The EPHA5 gene, located on OAR6 from 80.71 Mb to 81.09 Mb, encodes a protein that belongs to the ephrin receptor subfamily of the protein-tyrosine kinase family. One SNP marker OAR5_43897574.1, which fall within this EPHA5 gene, was most significantly associated with the crimp trait. This SNP is 33.1 kb downstream from the 3′ end of the closest gene, SH3BP5L (SH3 domain-binding protein 5-like). The encoded protein SH3BP5L interacts with YWHAZ protein [50]. As mentioned before, the YWHAZ gene harbors the marker OAR9_80743202.1, which was significantly associated with sheep fiber diameter in this study.

As mentioned above, none of these genes plays an obvious role in the crimp trait. But, the functions of all of the above genes are directly or indirectly related to epithelial cells or skin development. So we presume these genes may be involved in determining the crimp trait. A future study will investigate the biological functions of these genes.

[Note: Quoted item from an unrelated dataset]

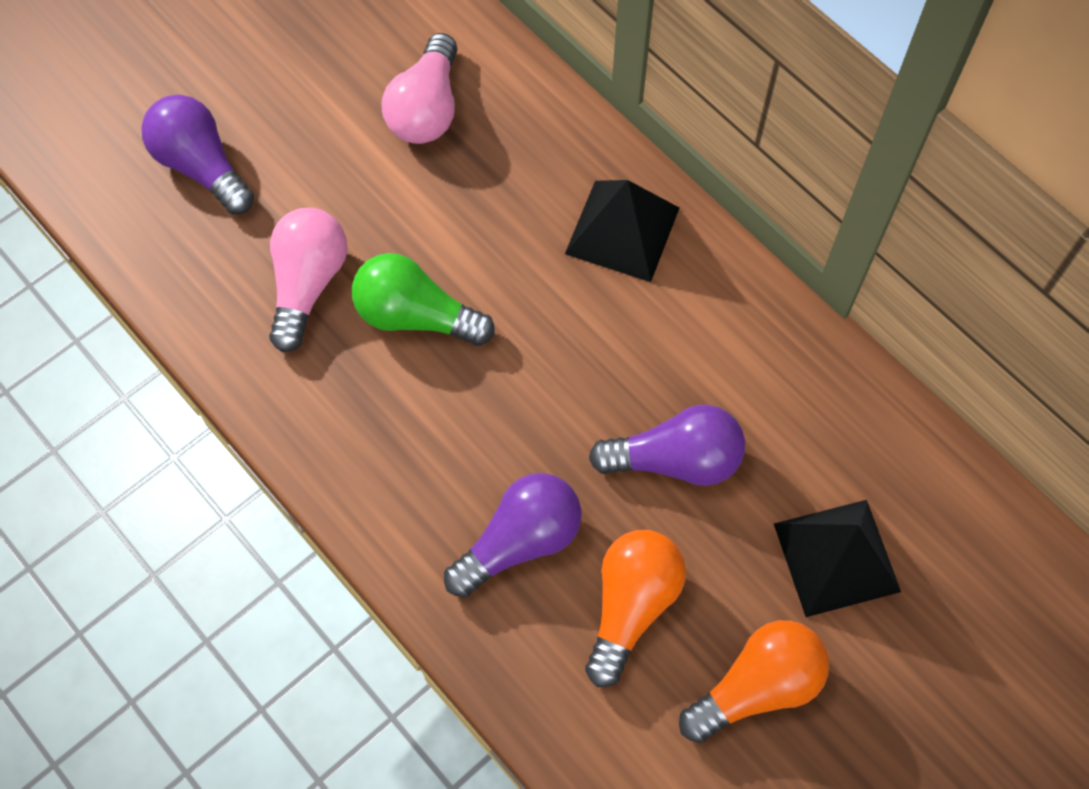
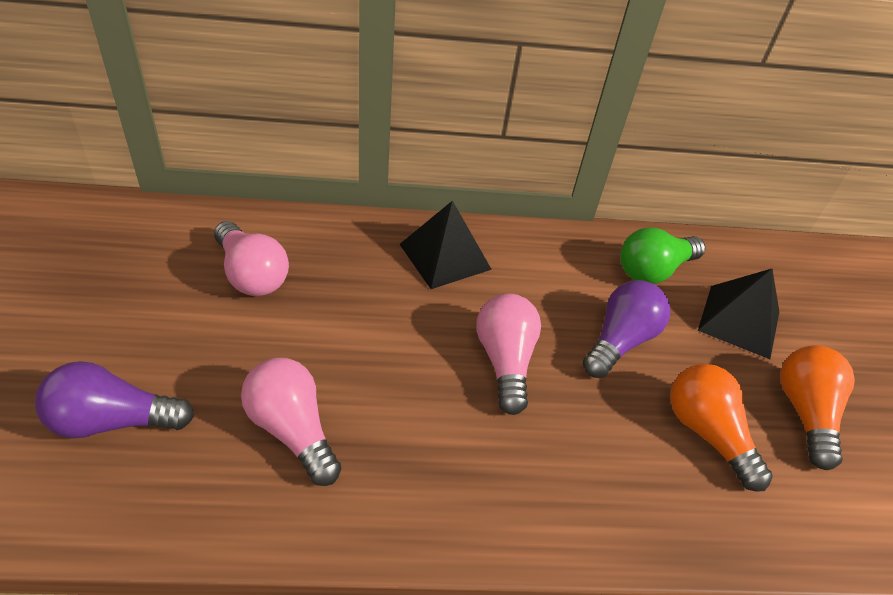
camera: 55 degrees left, 20 degrees down
(416, 316) = (390, 388): green light bulb -> green light bulb (653, 270)
(519, 542) = (614, 458): purple light bulb -> none
(540, 380) = (505, 361): none -> pink light bulb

In the present study, we detected 28 genome-wide significant SNPs for fiber diameter, fiber diameter coefficient of variation, fineness dispersion and crimp trait in a Chinese Merino sheep (JunKen type) populations. Some significant SNP markers were located within previously reported candidate genes. However, most of the candidate genes and SNP markers, for the first time, were reported as related to wool production traits. Our findings lay the basis for follow-up replication studies, which will reveal the causal mutations underlying wool production traits in Merino sheep.

Funding Statement

The authors appreciate the financial support provided by the Domain-Specific projects for transgenic biological breeding (2014ZX08009-002 and 2009ZX08009-160B), and Natural Science Foundation of China (No. 31101709). The funders had no role in study design, data collection and analysis, decision to publish, or preparation of the manuscript.